Rawabi-Vallianz seeks market expansion beyond Middle East
Rawabi-Vallianz, a joint venture OSV provider, is exploring opportunities to expand beyond its core operations in the Middle East, as it looks to countries like Egypt and Mexico, according to Abdulaziz Ali AlTurki, group chairman of Rawabi Holding.

The 50-50 joint venture firm currently owns and operates 22 OSVs including AHTS vessels and PSVs, and the market expansion of the company could see more vessels added to the fleet.

“We are definitely looking at expansion, and the idea of the joint venture is not limited to the Middle East,” Abdulaziz told Seatrade Global. He added that the Mexican government has expressed interest in the company’s activities and Eygpt holds vast business potential.

“We are exploring various markets depending on their demand. Today we have 22 vessels and in the future we may have 70 or more. We are a dynamic company with the right management to explore a lot of opportunities for the joint venture,” Abdulaziz said.

The fleet of modern OSVs is currently on contract to one of the biggest state-owned oil firms companies in the Middle East. Rawabi-Vallianz is the second largest provider of AHTS vessels to the oil firm, according to Abdulaziz, who declined to name its client.

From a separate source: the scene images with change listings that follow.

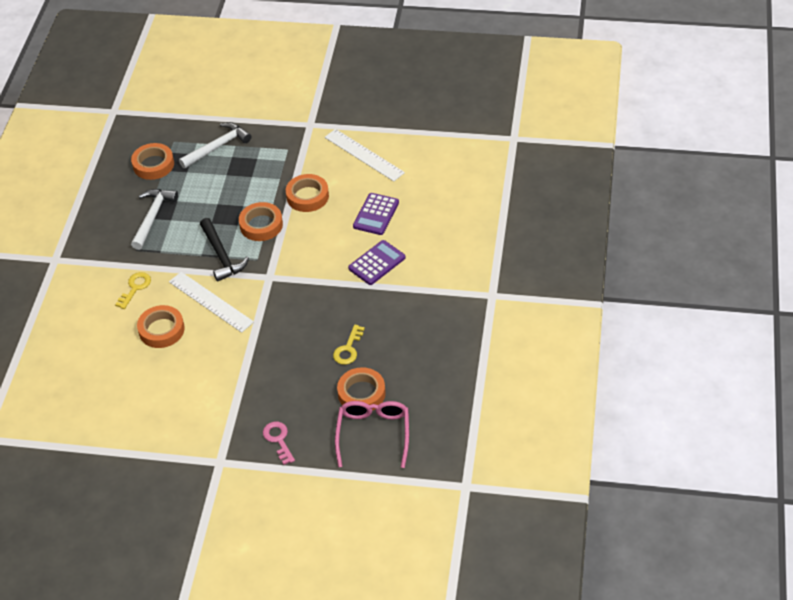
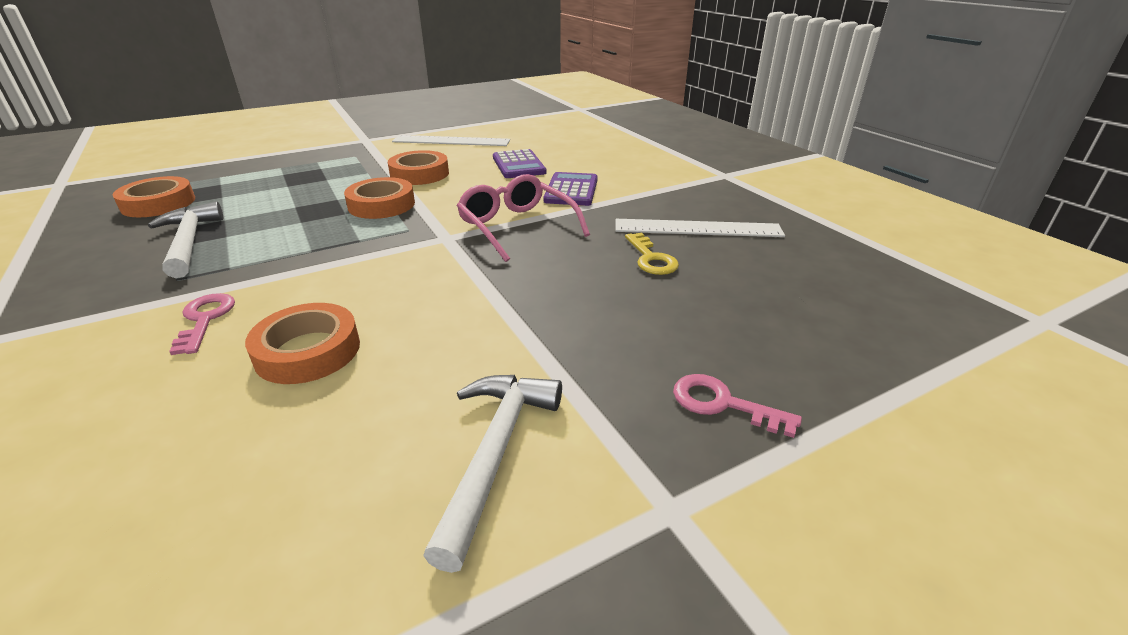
camera: 40 degrees left, 15 degrees down
yellow key [115,272,151,309] -> pink key [169,293,235,355]
white ruler [169,272,254,333] -> white ruler moved to [616,219,785,237]
white hammer [179,122,251,169] -> white hammer moved to [423,375,562,573]
black hammer [200,218,249,282] -> none
pink glasses [335,401,409,468] -> pink glasses moved to [457,174,590,262]
orange tape [337,367,386,411] -> none

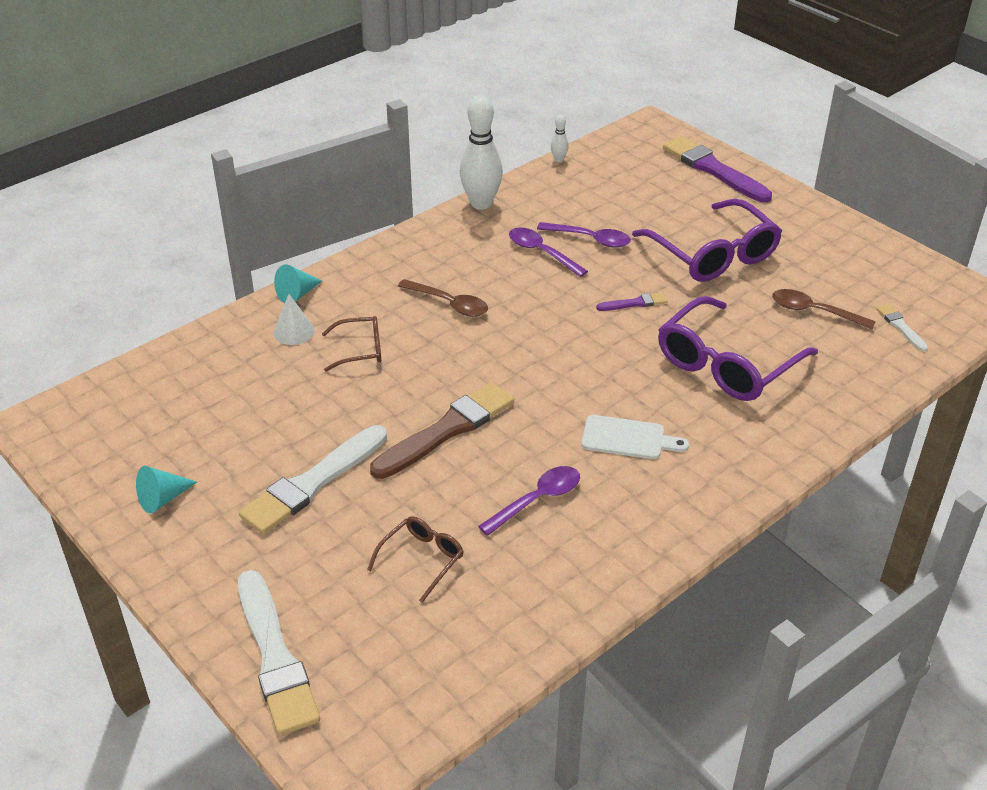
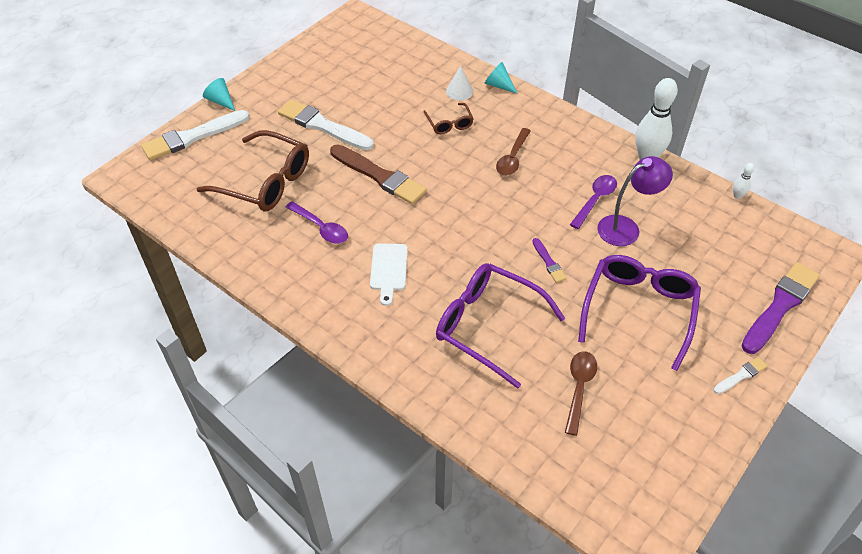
camera: 80 degrees right, 10 degrees up
turquoise cone [136,466,197,513] -> turquoise cone moved to [203,78,235,111]
brown glasses [367,516,464,603] -> brown glasses [197,130,309,212], size x2.00
purple spoon [537,222,631,248] -> purple lamp [597,156,673,246]
purple glasses [632,199,782,282] -> purple glasses turned 150 degrees clockwise [578,255,701,371]
white brush [876,304,928,352] -> white brush moved to [714,357,767,394]

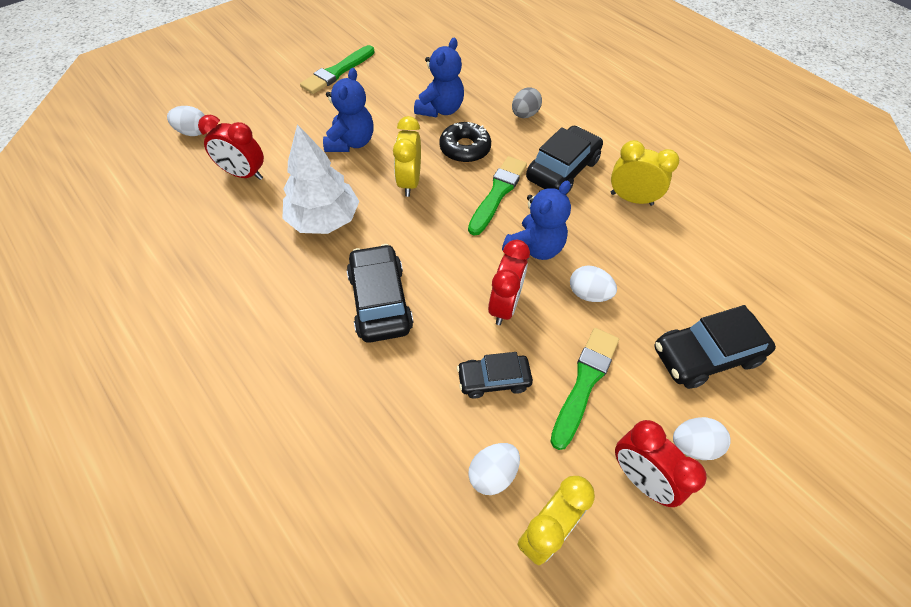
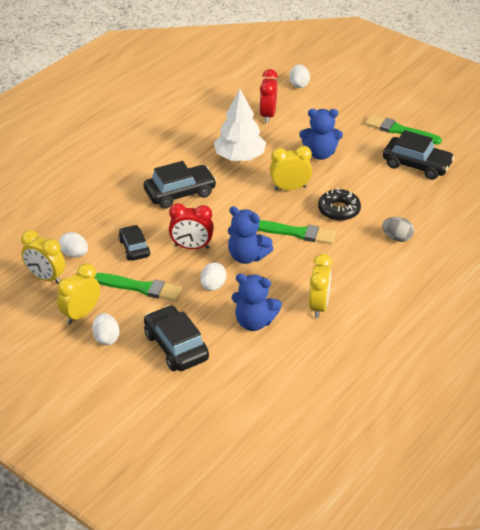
camera: 80 degrees right, 15 degrees down
blue teddy bear [414,38,464,117] -> blue teddy bear moved to [232,274,282,331]
black car [526,126,603,195] -> black car moved to [383,130,455,180]
red clock [615,420,707,507] -> yellow clock [57,263,100,324]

Saudi Arabian oil and gas services firm Rawabi Holding owns 20% stake in Singapore-based OSV provider Vallianz, making it the second largest shareholder of Vallianz after Swiber, which owns 27%. Approximately 70% of Vallianz’s revenue is derived from the Rawabi-Vallianz joint venture operations, according to Ling Yong Wah, ceo of Vallianz.

Meanwhile, despite the fall in oil prices, Abdulaziz maintained that the joint venture’s OSV operations have not been seriously impacted. Charter rates for the OSVs working in the Middle East shallow water have not decreased, and vessel utilisation is at 90-98%, he added.

The fall in oil prices over the last six months has impacted the offshore oil and gas market in terms of oil majors cutting back on E&P expenditures and lower charter rates for oil rigs and OSVs, industry players said. The impact on shallow water oil and gas field development and production operations, where Rawabi-Vallianz mostly works in, has been smaller compared to deepwater activities and projects in the exploration stage.

Looking ahead, crude oil prices are forecast at $70-80 per barrel by the end of this year, rising from less than $60 per barrel today, Abdulaziz cited projections made by analysts.